Category Archives: holiday ideas

Holiday Decorations from Nature

December is all about decorating for me. I usually have several craft projects going at once. Right now I’m working with all the small shells I brought back from Mexico.  My poor relatives. After so many years, their walls are covered with art projects but they always look forward to one of my wreaths to brighten up the front door or an inside wall.

I make several styles of wreath. The quickest and easiest is made by attaching dried hydrangea flowers to a grape vine wreath or a metal frame.  Even a coat hanger can be bent to make a frame.  If you have grapes or honeysuckle vines, you can make a frame yourself. Coil several 3-6 ft lengths of vine together then wrap with more vines until you get a wreath as thick as you want. Allow the wreath to dry. Then attach the flowers with thin floral wire.  You don’t even have to cover a natural wreath frame completely and if your blossoms aren’t completely dry when you harvest them you can finish them off inside.  I also tuck hydrangea flowers into my Christmas tree and use some to decorate an evergreen outside.

From the redwood canopy to the forest floor there is an abundance of foliage, berries and cones that make beautiful holiday decorations. Choose long lasting foliage from juniper, Southern Magnolia, redwoods and pines.  Deodar cedar and spruce drop their needles too quickly.  Be sure to prune to a well placed branch that is at least a third as big as the one you are pruning. Boxwood, citrus leaves, English laurel, red-trig dogwood branches and camellia leaves also hold up well in a wreath or swag.

Berries provide color in the winter garden, food for birds and other wildlife and are attractive in wreaths, swags and arrangements inside as well.  English holly is a classic but stems of cotoneaster, iris foetidissima and nandina berries will hold up well indoors for 10 days or more.  Toyon, a California native shrub, is covered with red berries at this time of year which look beautiful against the handsome green foliage.  If the robins don’t get them, the berries also hold up well inside.  For best berry production, clip branch tips lightly after berries finish but before buds form.  Berries for outdoor color includes Strawberry tree, crabapples, beautyberry, Hawthorn trees, pyracantha and skimmia.

Pointsettias also hold up well inside either as a cut flower or a living plant.  They need a very bright spot in the house and allow the soil to dry slightly but not completely between waterings .   Deprive them of either of these requirements and the lower leaves will yellow and drop.  Also be sure they aren’t sitting in water at the bottom of the container.  Pointsettias are brittle but if you break off a branch, sear the end of the stem with a flame and it will hold up quite well in a vase or arrangement.  It’s too cold here in the mountains for pointsettias to survive outside at night usually.

But aren’t pointsettias poisonous?  Ohio State University conducted extensive research and concluded that although pointsettia leaves and flowers might give you a stomach ache if you ate them, they wouldn’t kill or seriously hurt you.  With this in mind, you should still keep pointsettias out of the reach of small children.

Happy Holidays to all my faithful readers.

Winter Feast for the Birds

I love the holiday season.
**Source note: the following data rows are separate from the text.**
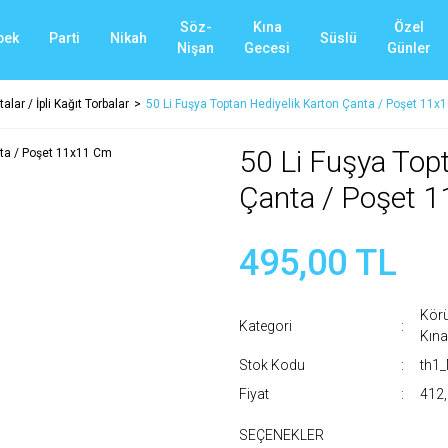
Söz-
Kına
Özel
bek
Parti
Nikah
Süslü
Nişan
Gecesi
Günler
alar / İpli Kağıt Torbalar
50 Li Fuşya Toptan Hediyelik Karton Çanta / Poşet 11x
50 Li Fuşya Top
Çanta / Poşet 
495,00 TL
Körü
Kategori
Kına
Stok Kodu
th1
Fiyat
412,
SEÇENEKLER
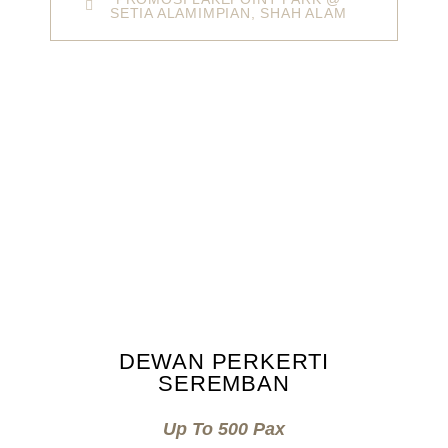
SETIA ALAMIMPIAN, SHAH ALAM
DEWAN PERKERTI
SEREMBAN
Up To 500 Pax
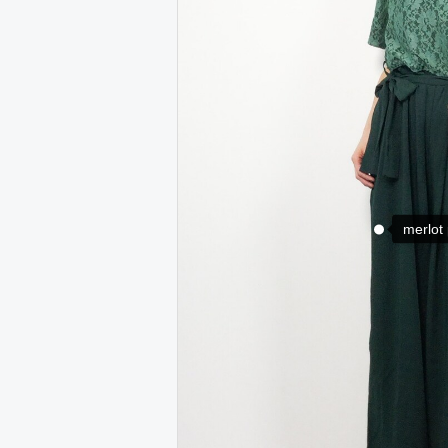
merlot 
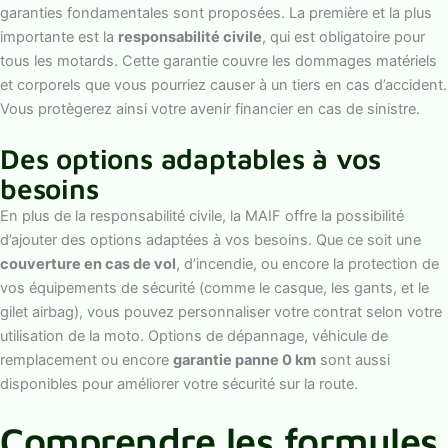
garanties fondamentales sont proposées. La première et la plus
importante est la
responsabilité civile
, qui est obligatoire pour
tous les motards. Cette garantie couvre les dommages matériels
et corporels que vous pourriez causer à un tiers en cas d’accident.
Vous protègerez ainsi votre avenir financier en cas de sinistre.
Des options adaptables à vos
besoins
En plus de la responsabilité civile, la MAIF offre la possibilité
d’ajouter des options adaptées à vos besoins. Que ce soit une
couverture en cas de vol
, d’incendie, ou encore la protection de
vos équipements de sécurité (comme le casque, les gants, et le
gilet airbag), vous pouvez personnaliser votre contrat selon votre
utilisation de la moto. Options de dépannage, véhicule de
remplacement ou encore
garantie panne 0 km
sont aussi
disponibles pour améliorer votre sécurité sur la route.
Comprendre les formules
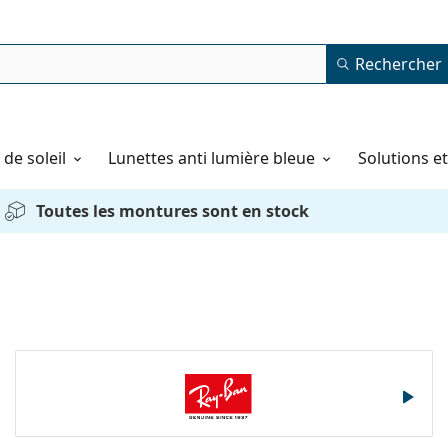
Rechercher
de soleil
Lunettes anti lumière bleue
Solutions e
Toutes les montures sont en stock
Ray-Ban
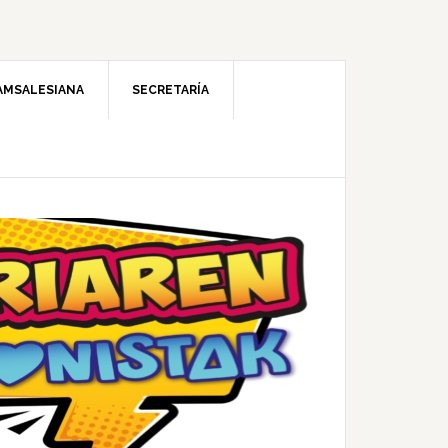
AMSALESIANA
SECRETARÍA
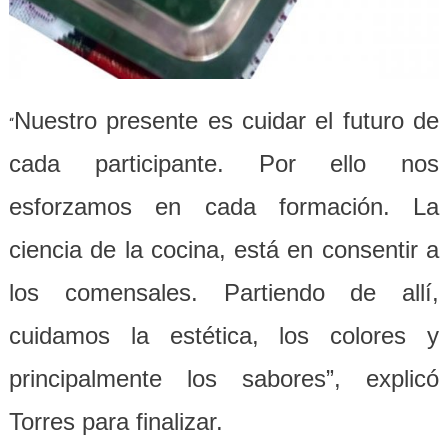
Nuestro presente es cuidar el futuro de
“
cada participante. Por ello nos
esforzamos en cada formación. La
ciencia de la cocina, está en consentir a
los comensales. Partiendo de allí,
cuidamos la estética, los colores y
principalmente los sabores”, explicó
Torres para finalizar.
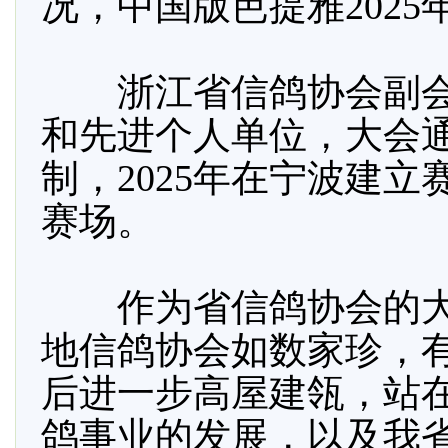
况，中国版芭提雅202
浙江省信鸽协会副会
和先进个人单位，大会
制，2025年在宁波建
赛场。
作为省信鸽协会的大
地信鸽协会如数家珍，
后进一步高屋建瓴，站
鸽事业的发展，以及我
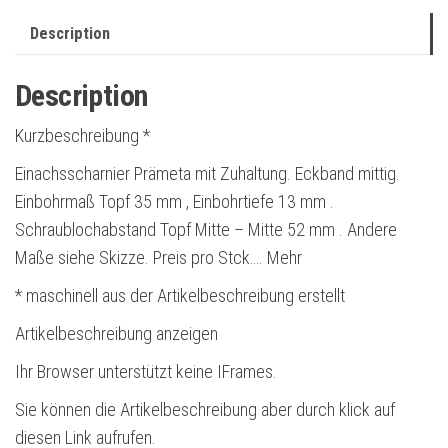
Description
Description
Kurzbeschreibung *
Einachsscharnier Prämeta mit Zuhaltung. Eckband mittig.
Einbohrmaß Topf 35 mm , Einbohrtiefe 13 mm .
Schraublochabstand Topf Mitte – Mitte 52 mm . Andere
Maße siehe Skizze. Preis pro Stck…. Mehr
* maschinell aus der Artikelbeschreibung erstellt
Artikelbeschreibung anzeigen
Ihr Browser unterstützt keine IFrames.
Sie können die Artikelbeschreibung aber durch klick auf
diesen Link aufrufen.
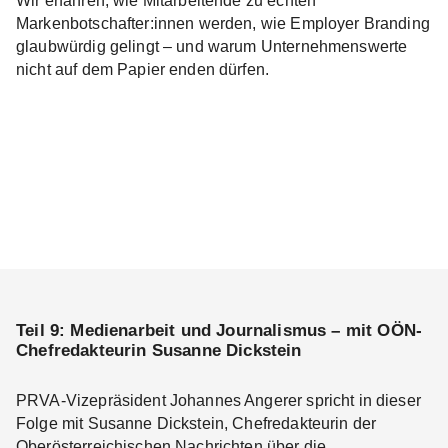
Wir erfahren, wie Mitarbeitende zu echten
Markenbotschafter:innen werden, wie Employer Branding
glaubwürdig gelingt – und warum Unternehmenswerte
nicht auf dem Papier enden dürfen.
Teil 9: Medienarbeit und Journalismus – mit OÖN-
Chefredakteurin Susanne Dickstein
PRVA-Vizepräsident Johannes Angerer spricht in dieser
Folge mit Susanne Dickstein, Chefredakteurin der
Oberösterreichischen Nachrichten über die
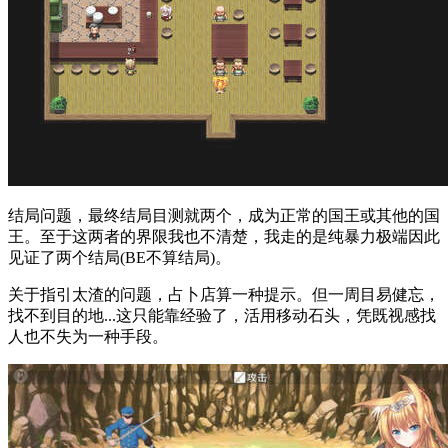
结局问题，最终结局目测就两个，成为正常的国王或其他的国
王。至于这两者的界限我也不清楚，我走的是纯暴力极端因此
见证了两个结局(BE不算结局)。
关于指引太渣的问题，占卜店算一种提示。但一周目易健忘，
找不到目的地...这只能靠经验了，活用移动石头，凭既视感找
人也不失为一种手段。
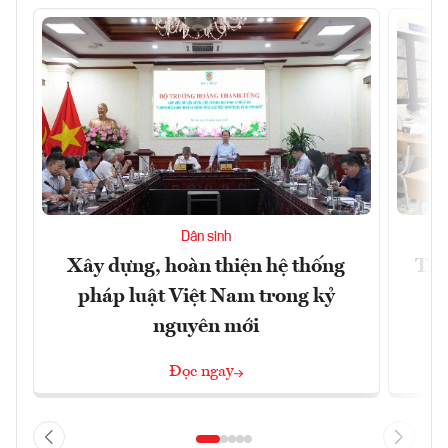
Dân sinh
Xây dựng, hoàn thiện hệ thống
Tiế
pháp luật Việt Nam trong kỷ
s
nguyên mới
Đọc ngay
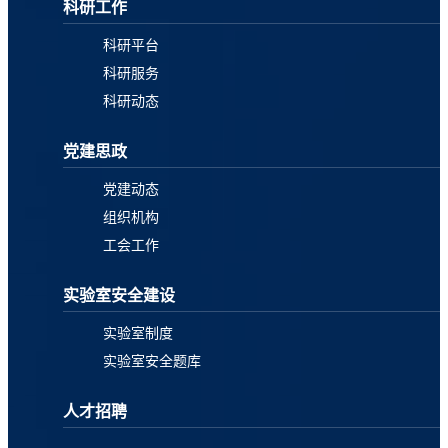
科研工作
科研平台
科研服务
科研动态
党建思政
党建动态
组织机构
工会工作
实验室安全建设
实验室制度
实验室安全题库
人才招聘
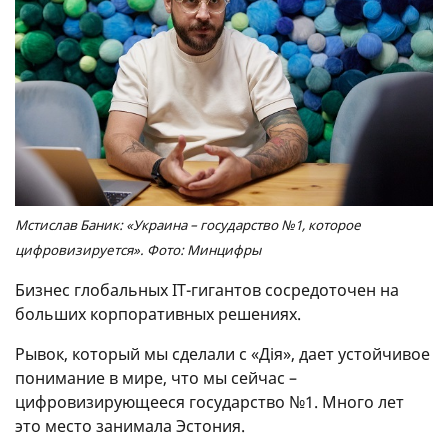
Мстислав Баник: «Украина – государство №1, которое
цифровизируется». Фото: Минцифры
Бизнес глобальных IT-гигантов сосредоточен на
больших корпоративных решениях.
Рывок, который мы сделали с «Дія», дает устойчивое
понимание в мире, что мы сейчас –
цифровизирующееся государство №1. Много лет
это место занимала Эстония.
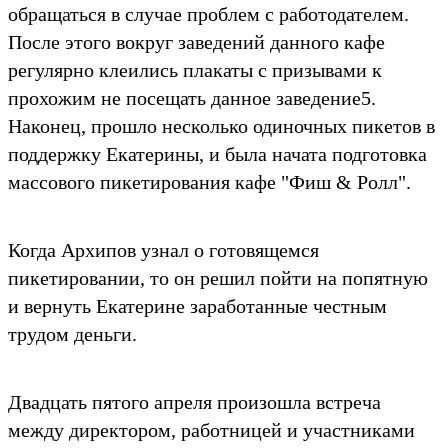
обращаться в случае проблем с работодателем.
После этого вокруг заведений данного кафе
регулярно клеились плакаты с призывами к
прохожим не посещать данное заведение5.
Наконец, прошло несколько одиночных пикетов в
поддержку Екатерины, и была начата подготовка
массового пикетирования кафе "Фиш & Ролл".
Когда Архипов узнал о готовящемся
пикетировании, то он решил пойти на попятную
и вернуть Екатерине заработанные честным
трудом деньги.
Двадцать пятого апреля произошла встреча
между директором, работницей и участниками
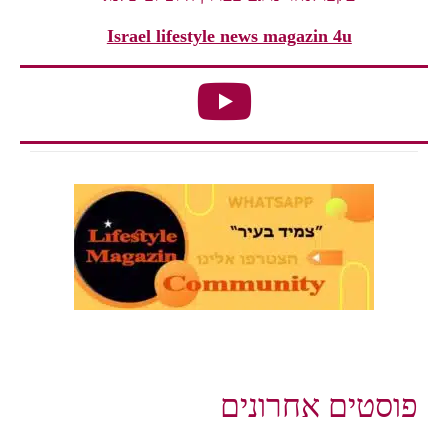
Israel lifestyle news magazin 4u
פוסטים אחרונים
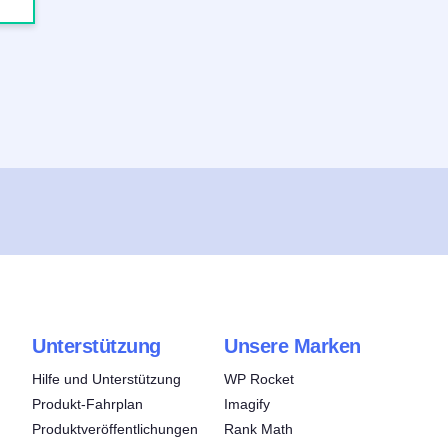
Unterstützung
Unsere Marken
Hilfe und Unterstützung
WP Rocket
Produkt-Fahrplan
Imagify
Produktveröffentlichungen
Rank Math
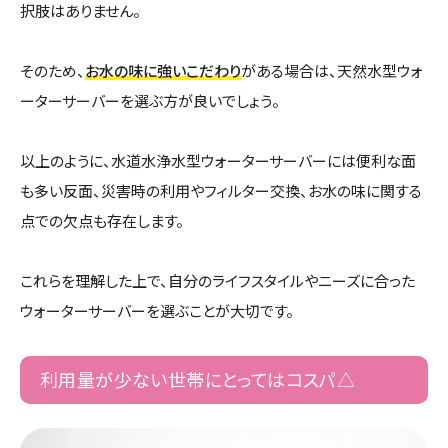
択肢はありません。
そのため、
お水の味に強いこだわり
がある場合は、天然水型ウォ
ーターサーバーを選ぶ方が良いでしょう。
以上のように、水道水浄水型ウォーターサーバーには便利な面
も多い反面、災害時の利用やフィルター交換、お水の味に関する
点での欠点も存在します。
これらを理解した上で、自分のライフスタイルやニーズに合った
ウォーターサーバーを選ぶことが大切です。
利用量が少ない世帯にとってはコスパ△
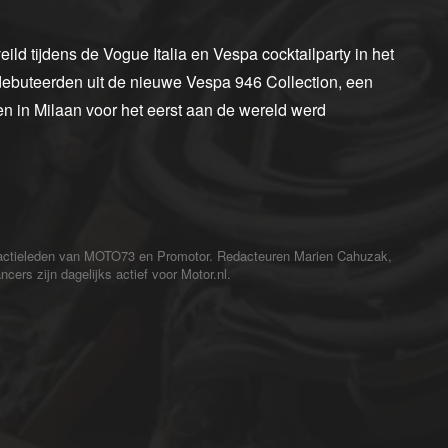
ld tijdens de Vogue Italia en Vespa cocktailparty in het
 debuteerden uit de nieuwe Vespa 946 Collection, een
en in Milaan voor het eerst aan de wereld werd
redactieleden van MOTO73 en Promotor. Redacteuren Marien Cahuzak,
cers zijn dagelijks actief voor Motor.nl.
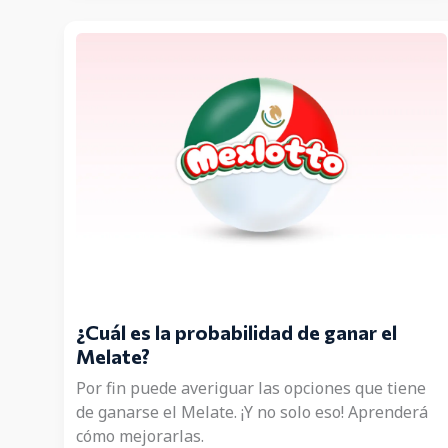
Completa
¿Cuál es la probabilidad de ganar el
Melate?
Por fin puede averiguar las opciones que tiene
de ganarse el Melate. ¡Y no solo eso! Aprenderá
cómo mejorarlas.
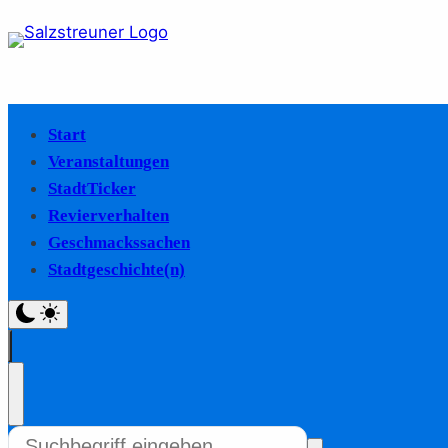
Start
Veranstaltungen
StadtTicker
Revierverhalten
Geschmackssachen
Stadtgeschichte(n)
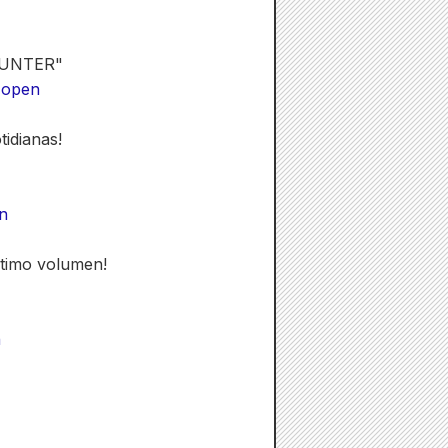
 HUNTER"
r=open
idianas!
en
ltimo volumen!
n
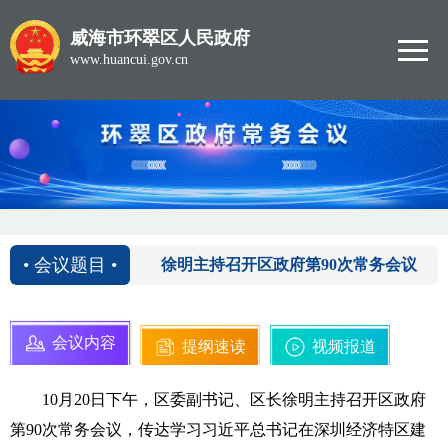
威海市环翠区人民政府
www.huancui.gov.cn
2020-10-20
• 会议题目 •
徐明主持召开区政府第90次常务会议
会议内容
提纲速读
视频报道
10月20日下午，区委副书记、区长徐明主持召开区政府
第90次常务会议，传达学习习近平总书记在深圳经济特区建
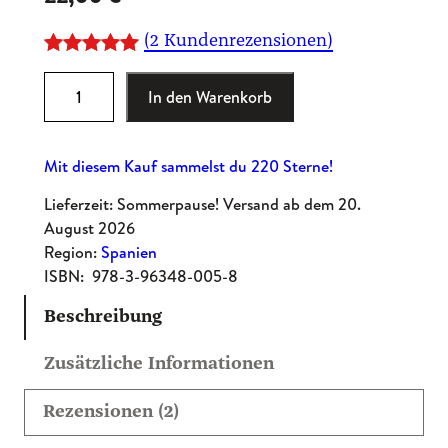
(2 Kundenrezensionen)
Bewertet
2
R
In den Warenkorb
mit
5.00
e
von 5,
i
basierend
Mit diesem Kauf sammelst du 220 Sterne!
s
auf
e
Lieferzeit: Sommerpause! Versand ab dem 20.
Kundenbewe
h
August 2026
rtungen
a
Region:
Spanien
n
ISBN:
978-3-96348-005-8
d
Beschreibung
b
u
Zusätzliche Informationen
c
h
Rezensionen (2)
C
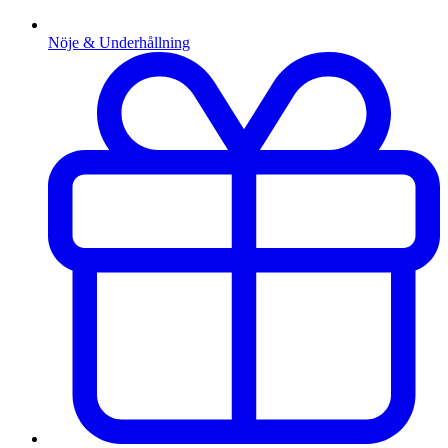
Nöje & Underhållning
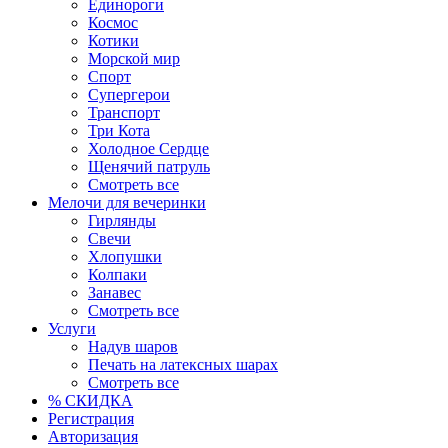
Единороги
Космос
Котики
Морской мир
Спорт
Супергерои
Транспорт
Три Кота
Холодное Сердце
Щенячий патруль
Смотреть все
Мелочи для вечеринки
Гирлянды
Свечи
Хлопушки
Колпаки
Занавес
Смотреть все
Услуги
Надув шаров
Печать на латексных шарах
Смотреть все
% СКИДКА
Регистрация
Авторизация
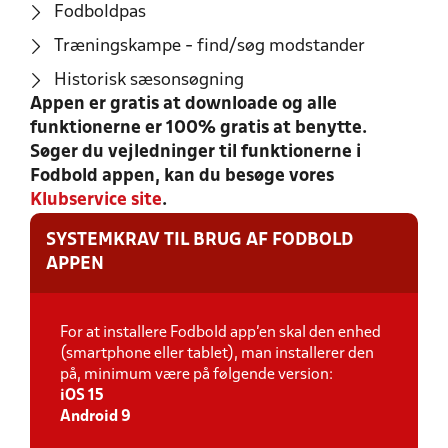
Fodboldpas
Træningskampe - find/søg modstander
Historisk sæsonsøgning
Appen er gratis at downloade og alle
funktionerne er 100% gratis at benytte.
Søger du vejledninger til funktionerne i
Fodbold appen, kan du besøge vores
Klubservice site
.
SYSTEMKRAV TIL BRUG AF FODBOLD
APPEN
For at installere Fodbold app'en skal den enhed
(smartphone eller tablet), man installerer den
på, minimum være på følgende version:
iOS 15
Android 9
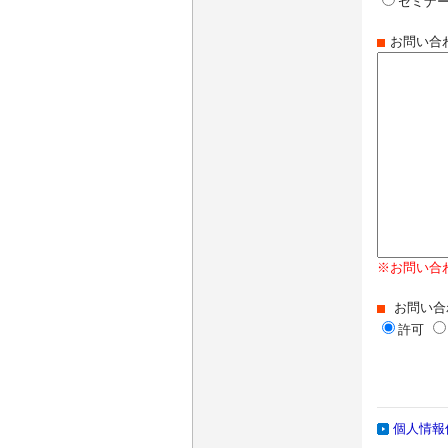
セミナー
お問い合
※お問い合
お問い合
許可
個人情報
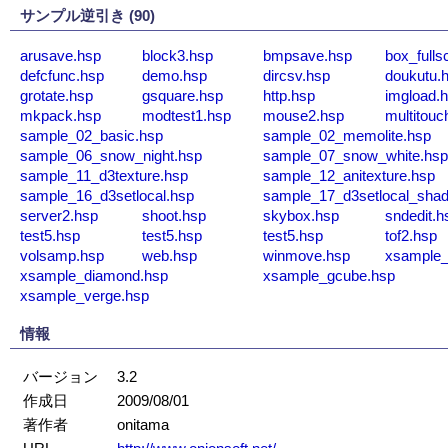
サンプル逆引き (90)
arusave.hsp
block3.hsp
bmpsave.hsp
box_fulls
defcfunc.hsp
demo.hsp
dircsv.hsp
doukutu.
grotate.hsp
gsquare.hsp
http.hsp
imgload.
mkpack.hsp
modtest1.hsp
mouse2.hsp
multitouc
sample_02_basic.hsp
sample_02_memolite.hsp
sample_06_snow_night.hsp
sample_07_snow_white.hs
sample_11_d3texture.hsp
sample_12_anitexture.hsp
sample_16_d3setlocal.hsp
sample_17_d3setlocal_sha
server2.hsp
shoot.hsp
skybox.hsp
sndedit.h
test5.hsp
test5.hsp
test5.hsp
tof2.hsp
volsamp.hsp
web.hsp
winmove.hsp
xsample_
xsample_diamond.hsp
xsample_gcube.hsp
xsample_verge.hsp
情報
バージョン
3.2
作成日
2009/08/01
著作者
onitama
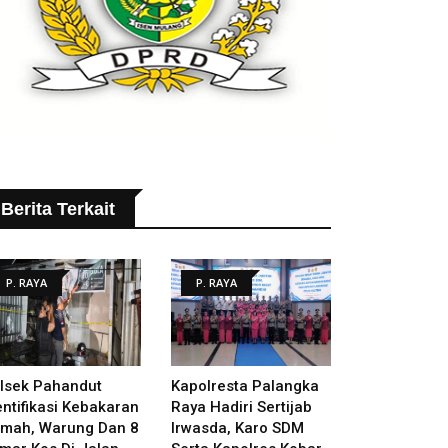
Berita Terkait
P. RAYA
P. RAYA
lsek Pahandut
Kapolresta Palangka
entifikasi Kebakaran
Raya Hadiri Sertijab
mah, Warung Dan 8
Irwasda, Karo SDM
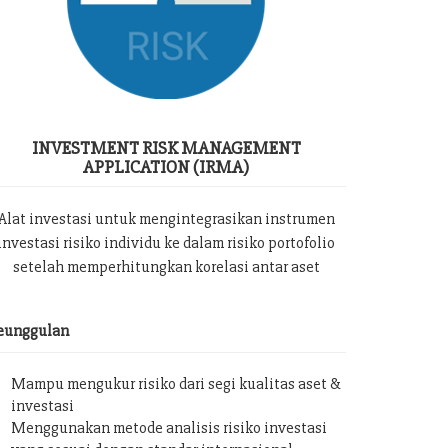
INVESTMENT RISK MANAGEMENT
APPLICATION (IRMA)
Alat investasi untuk mengintegrasikan instrumen
investasi risiko individu ke dalam risiko portofolio
setelah memperhitungkan korelasi antar aset
eunggulan
Mampu mengukur risiko dari segi kualitas aset &
investasi
Menggunakan metode analisis risiko investasi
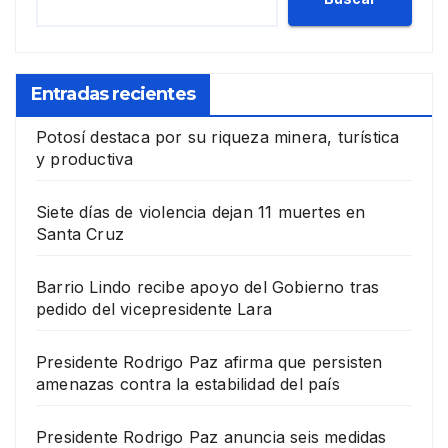
Entradas recientes
Potosí destaca por su riqueza minera, turística
y productiva
Siete días de violencia dejan 11 muertes en
Santa Cruz
Barrio Lindo recibe apoyo del Gobierno tras
pedido del vicepresidente Lara
Presidente Rodrigo Paz afirma que persisten
amenazas contra la estabilidad del país
Presidente Rodrigo Paz anuncia seis medidas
Every year I decorate a plant or tree outside my window where I can see it from inside the house. I use edible ornaments that attract small songbirds.  Both fruit-eating and seed-eating birds will appreciate the dietary boost during the lean winter months.  For the fruit-eaters string garlands of dried apples, bananas, hawthorn berries, cranberries and grapes onto sewing thread.  You can also thread them onto wire loops with raw whole peanuts in the shell.  Wire orange slices to the branches.

Seed-eaters relish stalks of ornamental wheat tied to the branches, along with ears of ornamental corn.  The favorite of all the "ornaments" is peanut butter-coated pinecones encrusted with wild birdseed mix and hung with florist wire.  Millet sprays tied to the branches are a hit, too.  Look around your garden for berries that you can use to decorate your tree as a present for the birds. 

While you’re in the decorating mood,  take advantage of this opportunity to .  Cuttings from fir, redwoods,  pine, holly, mahonia, strawberry tree, toyon and cotoneaster parneyi make fine additions to your wreaths and swags.  But don’t whack off snippets indiscriminately.  To reveal the plant’s naturally handsome form, prune from the bottom up and from the inside out.  Avoid ugly stubs by cutting back to the next largest branch or to the trunk.  If the plant has grown too dense, selectively remove whole branches to allow more air and sunlight to reach into the plant.

Be sure to strip the foliage from the portions of the stems that will be under water if you are using the cuttings in a bouquet.